Я подавила желание спросить «который?» и не стала собачиться.

— Нет, но он же мастер города.

— Хочешь сказать, что он доволен своим положением.

— Ага.

— У Генри часы, которые стоят дороже этой машины. Он вполне процветает, так почему же самые живые у него воспоминания о временах, когда женщины ходили в локонах и длинных платьях, а он — в жилете, в костюме с кармашком для часов и в цилиндре?

— Он любил ту женщину? — спросила я.

Рокко задумался, потом ответил:

— Да. — Он снова посмотрел на меня. — Раньше, Анита, я никогда не умел улавливать образы любви. Отлично ловил насилие, кровь, ненависть, всякое темное. А сегодня легко воспринимал образы мирной жизни, а всякие резкости — приходилось напрягаться. Ты со мной что-то сделала, когда я тебя читал?

— Не нарочно, — ответила я, — но я знаю за собой способность влиять на вампирские силы.

— Я не вампир, — возразил он.

— Мы одни, Рокко, и ты хотел говорить со мной наедине, так что не будем врать. Я знаю, и ты знаешь, и твои люди знают, что ты питаешься собранными воспоминаниями.

— Они не знают.

— У тебя кличка — Каннибал. Они знают. На каком-то уровне — знают. — Я откинулась на спинку сиденья. Мы сворачивали на Стрип, и вдруг я поняла, куда все девались — сюда. Улица перед рассветом выглядела так же, как в полночь. — Я думала, что город, который никогда не спит — это Нью-Йорк.

Рокко рассмеялся.

— Я там никогда не был, но Стрип спать не любит. — Он снова глянул на меня, тут же отвернулся к ярким огням и рекламам улицы. — Ты же тоже питалась моей памятью.
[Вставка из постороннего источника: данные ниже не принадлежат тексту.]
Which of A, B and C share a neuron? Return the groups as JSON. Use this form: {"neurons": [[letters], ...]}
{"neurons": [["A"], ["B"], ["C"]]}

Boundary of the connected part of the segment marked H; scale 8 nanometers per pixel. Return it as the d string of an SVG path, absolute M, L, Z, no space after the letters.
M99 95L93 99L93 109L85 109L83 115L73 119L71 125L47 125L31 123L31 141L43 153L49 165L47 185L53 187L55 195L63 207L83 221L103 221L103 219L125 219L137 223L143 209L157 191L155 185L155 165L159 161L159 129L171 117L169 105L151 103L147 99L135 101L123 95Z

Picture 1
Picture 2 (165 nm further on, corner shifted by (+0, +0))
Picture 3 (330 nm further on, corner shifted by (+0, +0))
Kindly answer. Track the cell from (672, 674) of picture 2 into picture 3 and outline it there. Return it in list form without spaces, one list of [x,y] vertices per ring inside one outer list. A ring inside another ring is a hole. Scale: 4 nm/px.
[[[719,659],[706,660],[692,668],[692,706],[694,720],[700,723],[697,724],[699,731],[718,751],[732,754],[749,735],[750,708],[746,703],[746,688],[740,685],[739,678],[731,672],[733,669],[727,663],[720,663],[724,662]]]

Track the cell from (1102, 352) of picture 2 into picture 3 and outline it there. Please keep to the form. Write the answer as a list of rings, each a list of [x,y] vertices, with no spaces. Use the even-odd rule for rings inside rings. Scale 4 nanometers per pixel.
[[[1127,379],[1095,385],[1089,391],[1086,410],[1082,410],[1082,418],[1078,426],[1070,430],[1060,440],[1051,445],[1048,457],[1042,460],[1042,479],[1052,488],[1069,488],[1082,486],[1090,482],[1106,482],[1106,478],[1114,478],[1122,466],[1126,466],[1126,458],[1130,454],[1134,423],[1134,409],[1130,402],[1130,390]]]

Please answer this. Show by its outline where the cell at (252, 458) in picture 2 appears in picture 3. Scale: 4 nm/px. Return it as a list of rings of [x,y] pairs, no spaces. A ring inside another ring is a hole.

— Ты мне показал, как это делается.

— И ты, питаясь моей памятью, поняла, как это против меня обратить. Как-то так?

— Очевидно.

— Ты где остановилась?

— В «Нью-Тадже».

— Это отель Макса, — сказал он неодобрительным тоном.

— Макс знает, что, если с нами что-нибудь случится, это будет большая неприятность. И охраняет мир, охраняя нас.

— Твой бойфренд в вампирском мире настолько большая шишка?

— На жизнь не жалуемся, — ответила я.

— Это не отвечает на мой вопрос.

— Не отвечает, — согласилась я.

— Ну, ладно.

Мы стояли у светофора перед «Белладжио». Невдалеке высился нью-йоркский горизонт, сбоку — Эйфелева башня. Как будто весь мир уменьшили и втиснули в одну улицу.

— Задай тот вопрос, который хочешь задать, Рокко.

Я вполне готова была, что он возмутится, но он остался спокоен. Потом сказал:

— Ты такая же, как я. Ты питаешься своей силой.

— Поднимая мертвых? Вряд ли.

— Нет, сила связана как-то с сексом или любовью. Я питаюсь насилием, памятью о нем. А ты — более мирными эмоциями. Так?

Я подумала про себя над ответом. Наверное, я устала, потому что ответила правду:

— Да.

— И я теперь буду видеть более мирные вещи?

— Не знаю. Вроде как мы слегка обменялись силами.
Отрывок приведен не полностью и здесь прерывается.